Only the lines from the line containing "30天（含）—60天 | 12.78 | - |" to the end of the entries should be repeated, exactly as they appear.

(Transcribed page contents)
________________________

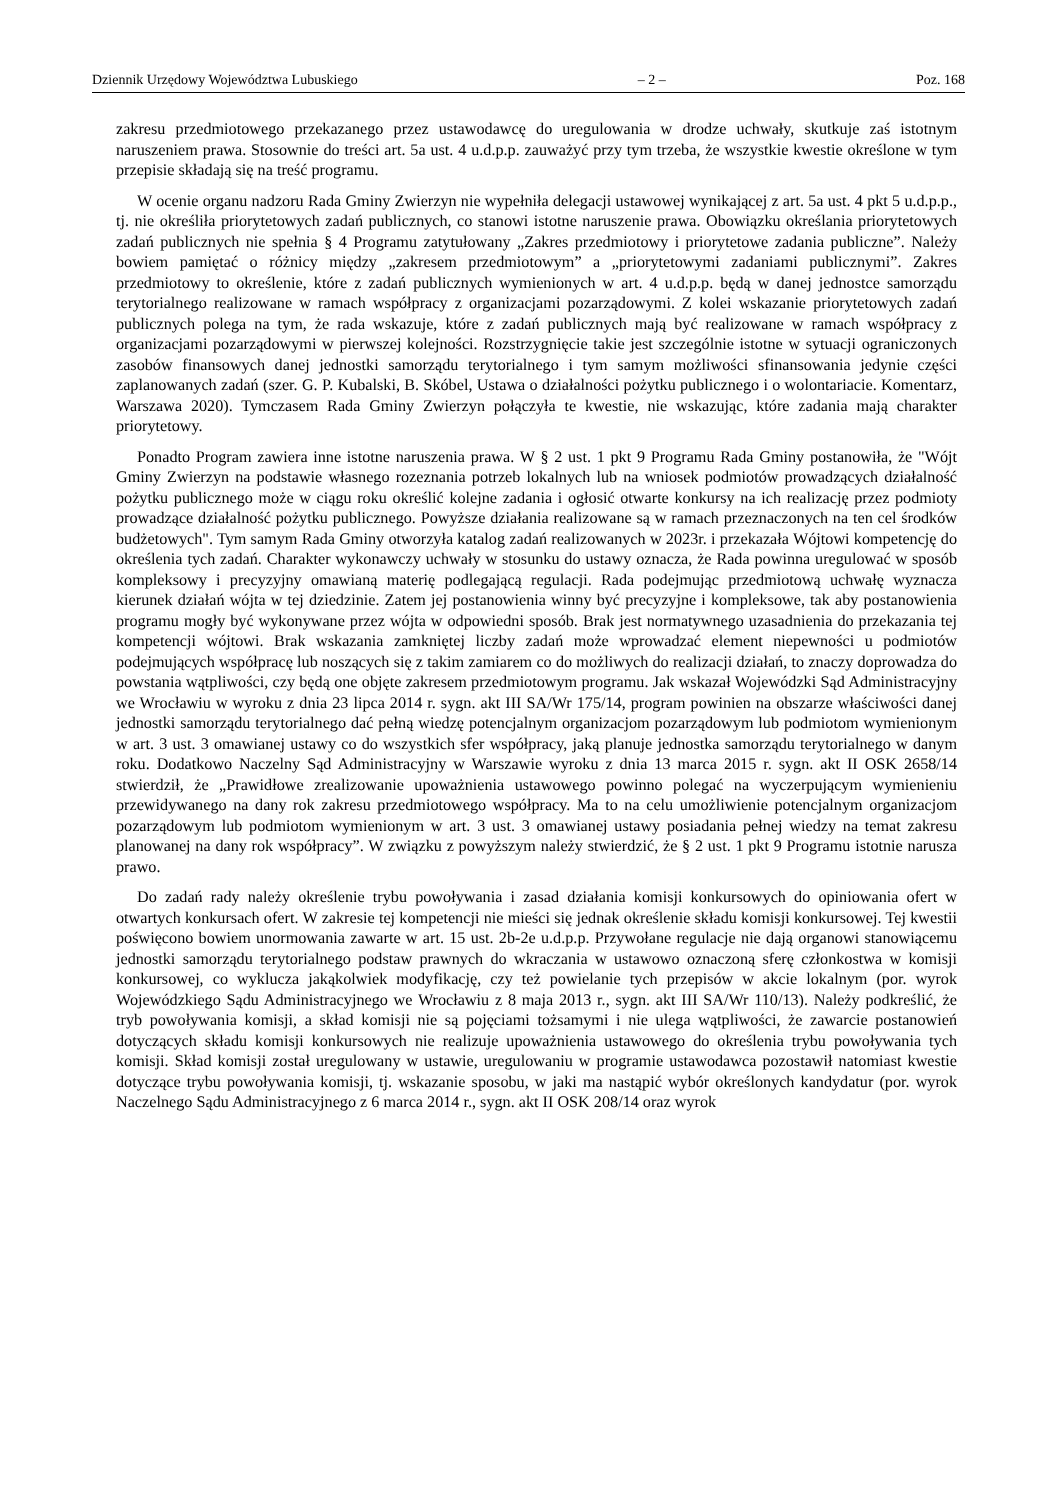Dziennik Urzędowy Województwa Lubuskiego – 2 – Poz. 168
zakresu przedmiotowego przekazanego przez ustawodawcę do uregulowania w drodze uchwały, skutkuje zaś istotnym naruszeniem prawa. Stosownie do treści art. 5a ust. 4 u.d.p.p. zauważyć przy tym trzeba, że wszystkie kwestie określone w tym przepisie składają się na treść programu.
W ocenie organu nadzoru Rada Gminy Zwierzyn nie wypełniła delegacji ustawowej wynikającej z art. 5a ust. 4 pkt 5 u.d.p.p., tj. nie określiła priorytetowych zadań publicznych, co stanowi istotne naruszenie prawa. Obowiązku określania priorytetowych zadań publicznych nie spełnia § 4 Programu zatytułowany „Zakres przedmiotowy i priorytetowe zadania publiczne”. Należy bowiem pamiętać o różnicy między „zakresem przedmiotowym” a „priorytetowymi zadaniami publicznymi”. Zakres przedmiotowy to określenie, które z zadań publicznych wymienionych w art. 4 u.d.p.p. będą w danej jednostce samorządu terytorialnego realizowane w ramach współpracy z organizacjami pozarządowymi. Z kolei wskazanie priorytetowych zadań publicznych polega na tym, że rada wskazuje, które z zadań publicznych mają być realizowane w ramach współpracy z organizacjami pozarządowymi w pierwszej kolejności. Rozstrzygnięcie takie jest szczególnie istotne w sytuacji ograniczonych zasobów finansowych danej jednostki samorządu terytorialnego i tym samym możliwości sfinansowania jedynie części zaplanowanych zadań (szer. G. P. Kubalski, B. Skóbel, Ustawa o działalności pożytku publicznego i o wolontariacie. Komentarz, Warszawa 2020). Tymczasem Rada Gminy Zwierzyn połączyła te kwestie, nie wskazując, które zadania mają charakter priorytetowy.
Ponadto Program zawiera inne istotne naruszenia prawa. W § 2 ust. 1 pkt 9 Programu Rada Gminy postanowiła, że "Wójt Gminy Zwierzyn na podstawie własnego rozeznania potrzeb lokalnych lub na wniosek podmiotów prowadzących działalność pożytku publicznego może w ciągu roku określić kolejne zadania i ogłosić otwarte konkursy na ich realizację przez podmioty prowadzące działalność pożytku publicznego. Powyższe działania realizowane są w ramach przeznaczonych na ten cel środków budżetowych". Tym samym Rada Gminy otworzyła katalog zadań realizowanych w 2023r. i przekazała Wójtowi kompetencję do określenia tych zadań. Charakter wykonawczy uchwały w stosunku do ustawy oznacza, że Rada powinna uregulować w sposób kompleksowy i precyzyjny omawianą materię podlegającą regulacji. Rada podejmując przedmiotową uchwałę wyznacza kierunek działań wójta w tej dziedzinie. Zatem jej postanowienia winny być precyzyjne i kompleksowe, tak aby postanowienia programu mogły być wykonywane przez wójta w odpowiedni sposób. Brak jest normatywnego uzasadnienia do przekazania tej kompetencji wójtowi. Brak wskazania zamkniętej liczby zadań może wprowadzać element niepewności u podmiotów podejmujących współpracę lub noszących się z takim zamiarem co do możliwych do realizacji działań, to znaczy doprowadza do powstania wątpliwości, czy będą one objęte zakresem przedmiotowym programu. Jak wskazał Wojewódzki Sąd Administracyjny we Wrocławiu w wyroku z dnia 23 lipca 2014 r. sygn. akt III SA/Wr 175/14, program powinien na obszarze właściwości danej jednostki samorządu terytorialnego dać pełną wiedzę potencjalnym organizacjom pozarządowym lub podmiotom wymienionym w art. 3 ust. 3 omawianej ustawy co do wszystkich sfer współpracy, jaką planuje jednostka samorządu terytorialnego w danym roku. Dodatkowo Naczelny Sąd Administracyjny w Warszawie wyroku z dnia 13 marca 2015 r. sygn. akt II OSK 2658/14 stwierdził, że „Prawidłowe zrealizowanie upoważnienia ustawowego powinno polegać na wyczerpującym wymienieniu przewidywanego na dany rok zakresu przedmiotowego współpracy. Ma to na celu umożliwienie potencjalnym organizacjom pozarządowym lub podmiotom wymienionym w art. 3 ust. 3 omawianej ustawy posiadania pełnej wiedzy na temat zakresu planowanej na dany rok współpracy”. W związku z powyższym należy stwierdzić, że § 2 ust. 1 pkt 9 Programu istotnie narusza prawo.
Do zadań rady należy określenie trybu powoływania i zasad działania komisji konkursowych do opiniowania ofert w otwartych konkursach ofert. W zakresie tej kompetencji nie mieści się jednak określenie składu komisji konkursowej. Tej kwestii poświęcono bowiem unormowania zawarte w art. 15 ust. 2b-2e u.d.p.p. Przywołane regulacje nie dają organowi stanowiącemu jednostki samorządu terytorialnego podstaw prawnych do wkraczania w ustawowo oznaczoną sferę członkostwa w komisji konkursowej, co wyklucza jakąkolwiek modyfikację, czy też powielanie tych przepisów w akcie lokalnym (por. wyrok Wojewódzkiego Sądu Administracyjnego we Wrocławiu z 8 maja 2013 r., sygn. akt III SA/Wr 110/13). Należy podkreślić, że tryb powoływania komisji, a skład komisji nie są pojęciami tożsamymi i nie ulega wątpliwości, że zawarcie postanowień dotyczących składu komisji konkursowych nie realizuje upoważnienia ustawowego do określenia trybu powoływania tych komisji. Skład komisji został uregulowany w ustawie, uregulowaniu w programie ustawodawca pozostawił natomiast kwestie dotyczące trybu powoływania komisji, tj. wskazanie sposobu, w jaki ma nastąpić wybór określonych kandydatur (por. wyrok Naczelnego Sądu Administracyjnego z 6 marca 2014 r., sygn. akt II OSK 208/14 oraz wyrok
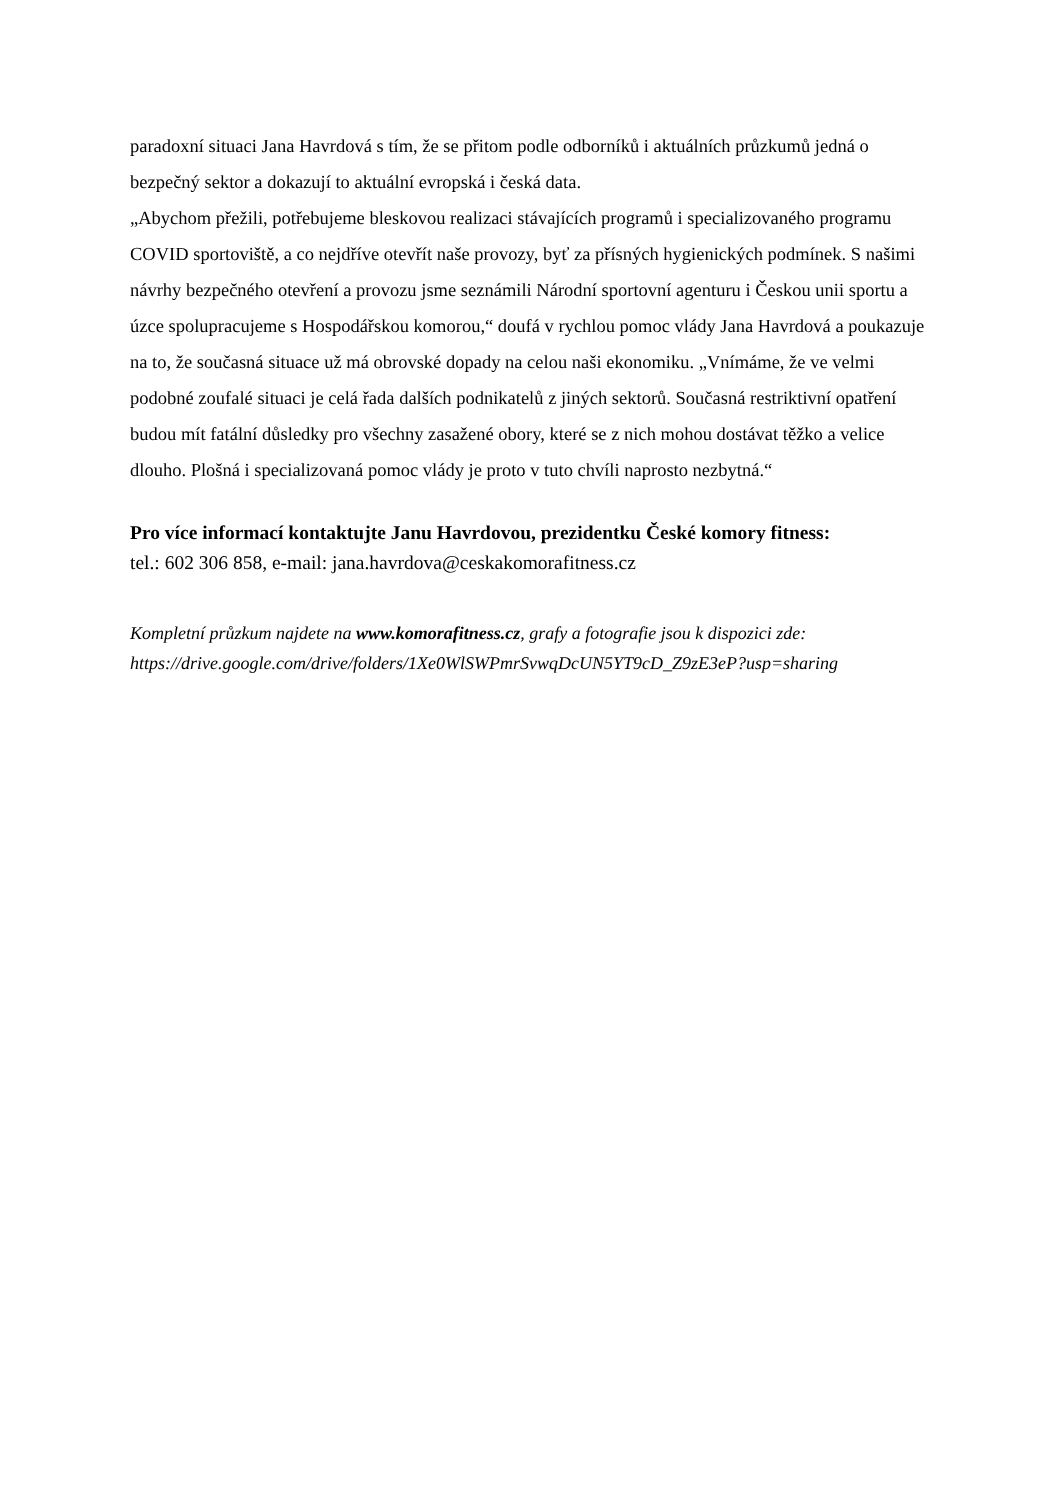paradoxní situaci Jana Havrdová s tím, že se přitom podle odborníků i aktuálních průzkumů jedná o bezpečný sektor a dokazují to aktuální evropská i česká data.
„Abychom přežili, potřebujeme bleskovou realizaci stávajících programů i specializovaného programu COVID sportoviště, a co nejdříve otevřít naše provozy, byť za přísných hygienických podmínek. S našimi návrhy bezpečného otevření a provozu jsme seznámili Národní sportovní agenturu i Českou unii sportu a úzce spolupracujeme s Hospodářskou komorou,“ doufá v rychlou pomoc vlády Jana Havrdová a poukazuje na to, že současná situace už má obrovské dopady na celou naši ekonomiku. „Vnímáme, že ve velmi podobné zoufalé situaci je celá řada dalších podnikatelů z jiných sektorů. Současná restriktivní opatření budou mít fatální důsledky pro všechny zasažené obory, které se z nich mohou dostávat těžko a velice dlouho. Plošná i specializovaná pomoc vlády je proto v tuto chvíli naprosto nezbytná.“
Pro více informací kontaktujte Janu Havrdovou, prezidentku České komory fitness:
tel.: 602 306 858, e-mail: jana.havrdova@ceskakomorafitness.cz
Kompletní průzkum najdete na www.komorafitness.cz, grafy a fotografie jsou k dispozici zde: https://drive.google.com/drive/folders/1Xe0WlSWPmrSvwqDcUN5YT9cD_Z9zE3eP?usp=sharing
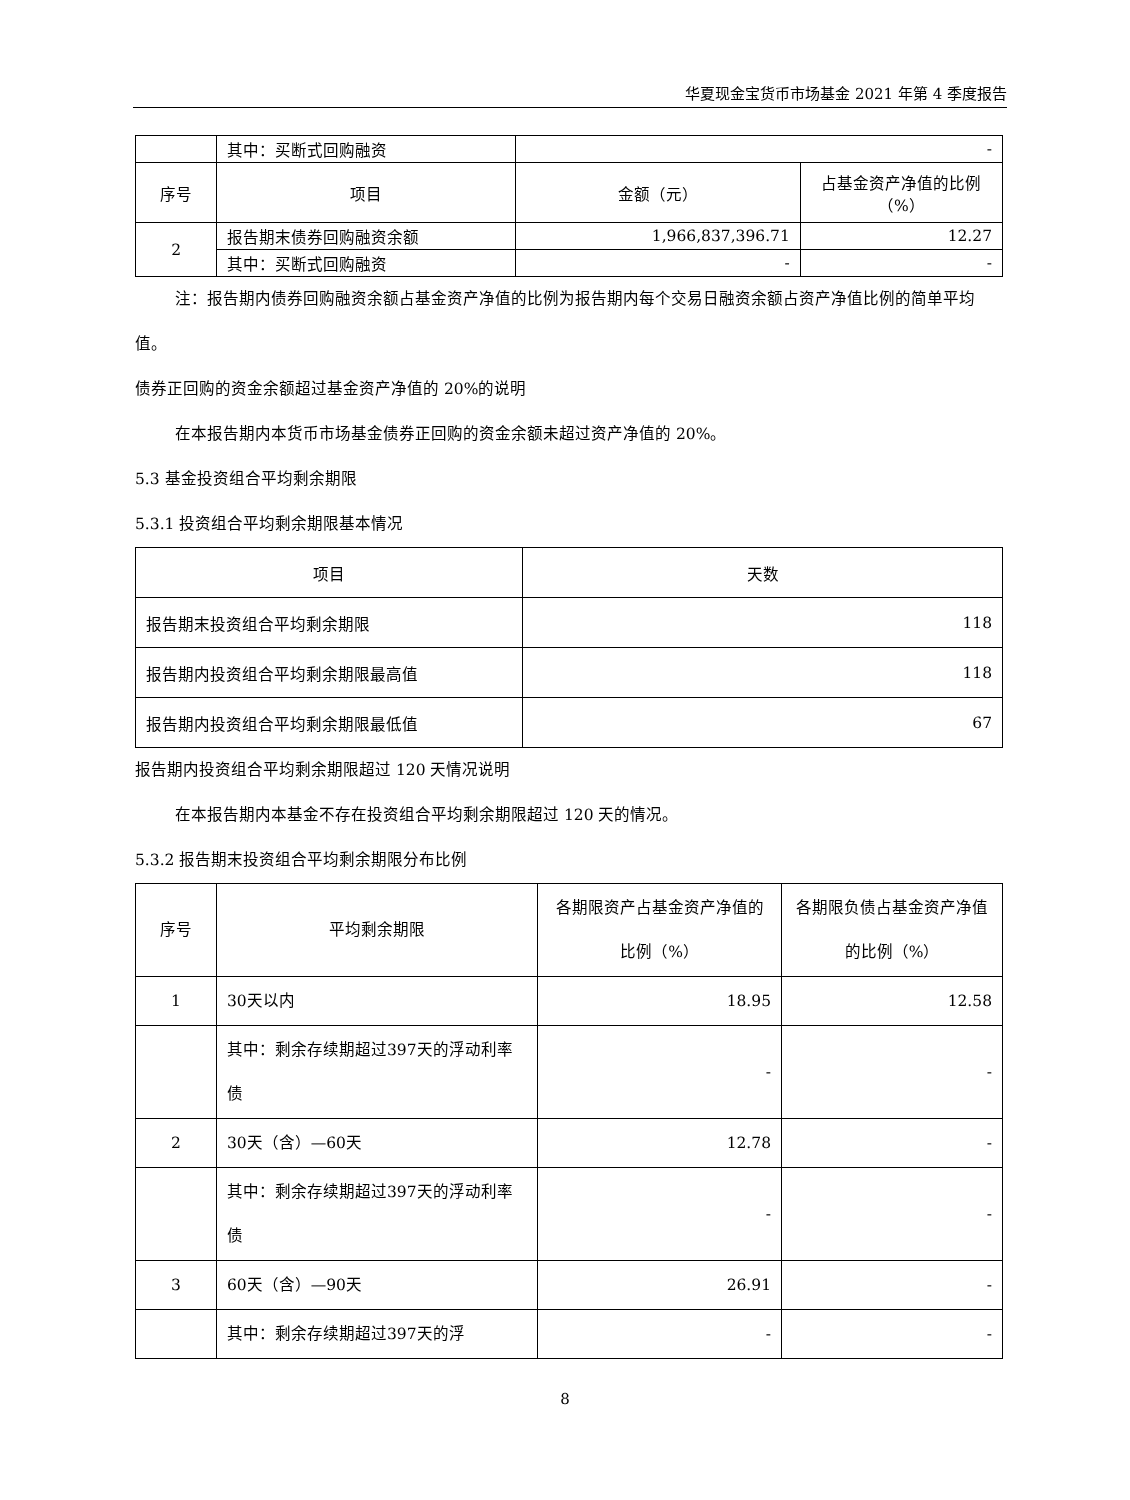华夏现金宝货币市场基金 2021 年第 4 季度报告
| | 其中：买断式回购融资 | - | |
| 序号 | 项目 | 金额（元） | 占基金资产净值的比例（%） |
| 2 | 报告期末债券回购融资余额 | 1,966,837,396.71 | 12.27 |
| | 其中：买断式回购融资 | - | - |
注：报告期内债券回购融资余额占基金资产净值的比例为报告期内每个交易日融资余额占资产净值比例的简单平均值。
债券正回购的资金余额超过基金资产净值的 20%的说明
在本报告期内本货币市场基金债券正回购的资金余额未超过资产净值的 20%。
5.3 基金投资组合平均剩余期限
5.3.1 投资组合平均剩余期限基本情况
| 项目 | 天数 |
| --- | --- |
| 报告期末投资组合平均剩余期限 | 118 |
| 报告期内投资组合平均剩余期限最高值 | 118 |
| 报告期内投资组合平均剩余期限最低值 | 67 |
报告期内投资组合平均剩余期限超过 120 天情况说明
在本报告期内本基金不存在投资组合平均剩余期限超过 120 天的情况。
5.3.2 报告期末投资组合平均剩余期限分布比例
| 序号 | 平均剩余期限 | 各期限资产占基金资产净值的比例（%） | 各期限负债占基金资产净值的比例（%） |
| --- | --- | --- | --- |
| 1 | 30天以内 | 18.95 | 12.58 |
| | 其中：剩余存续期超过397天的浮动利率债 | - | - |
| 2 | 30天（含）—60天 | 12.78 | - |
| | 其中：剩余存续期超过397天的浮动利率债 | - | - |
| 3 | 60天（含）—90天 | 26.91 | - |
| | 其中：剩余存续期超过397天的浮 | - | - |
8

________________________

- Output for this exercise:
| 2 | 30天（含）—60天 | 12.78 | - |
| | 其中：剩余存续期超过397天的浮动利率债 | - | - |
| 3 | 60天（含）—90天 | 26.91 | - |
| | 其中：剩余存续期超过397天的浮 | - | - |
8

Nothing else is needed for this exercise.